▶ **AIM OF THE EXERCISE**: Copy the lines word for word, starting at the line that contains "class: Magnoliopsida" and ending at the final line, inclusive.

▶ **TASK INPUTS**:
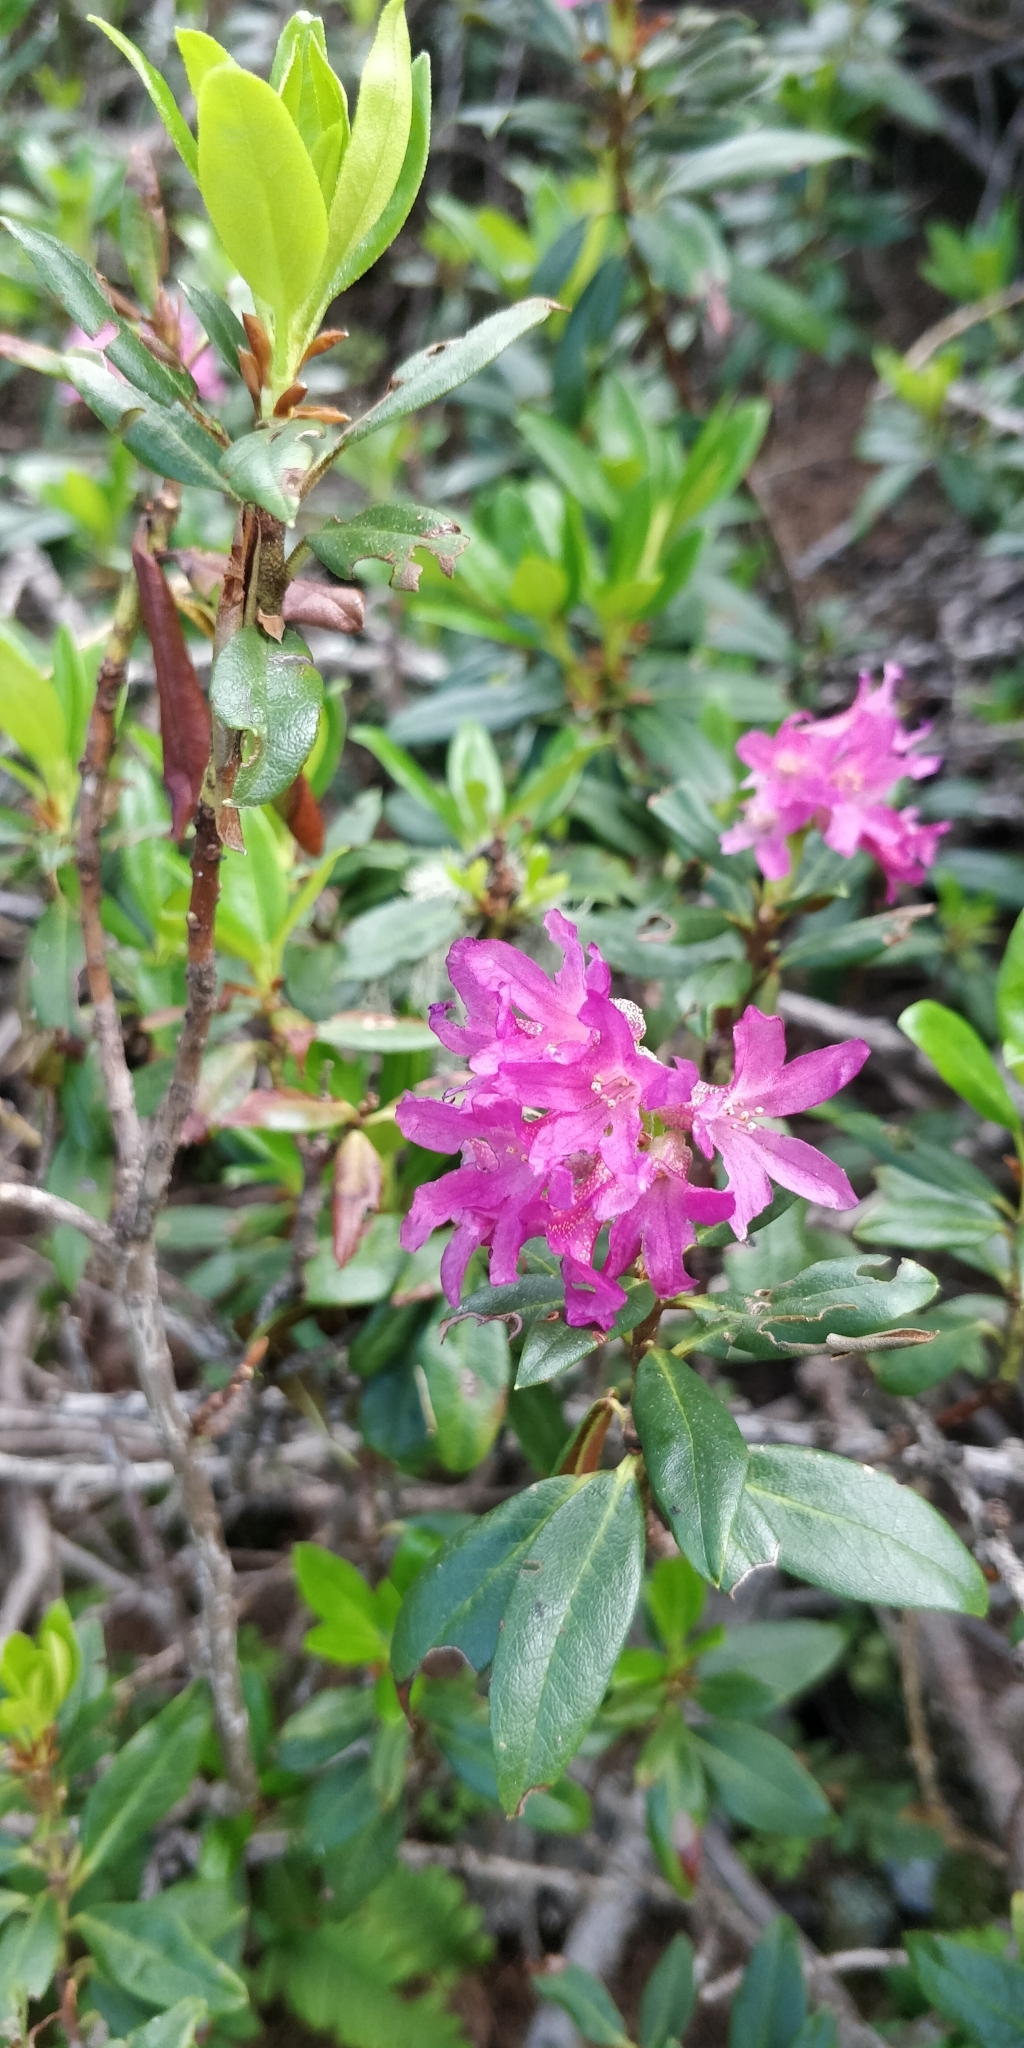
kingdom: Plantae
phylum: Tracheophyta
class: Magnoliopsida
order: Ericales
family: Ericaceae
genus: Rhododendron
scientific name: Rhododendron ferrugineum
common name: Alpenrose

▶ **EXERCISE OUTPUT**:
class: Magnoliopsida
order: Ericales
family: Ericaceae
genus: Rhododendron
scientific name: Rhododendron ferrugineum
common name: Alpenrose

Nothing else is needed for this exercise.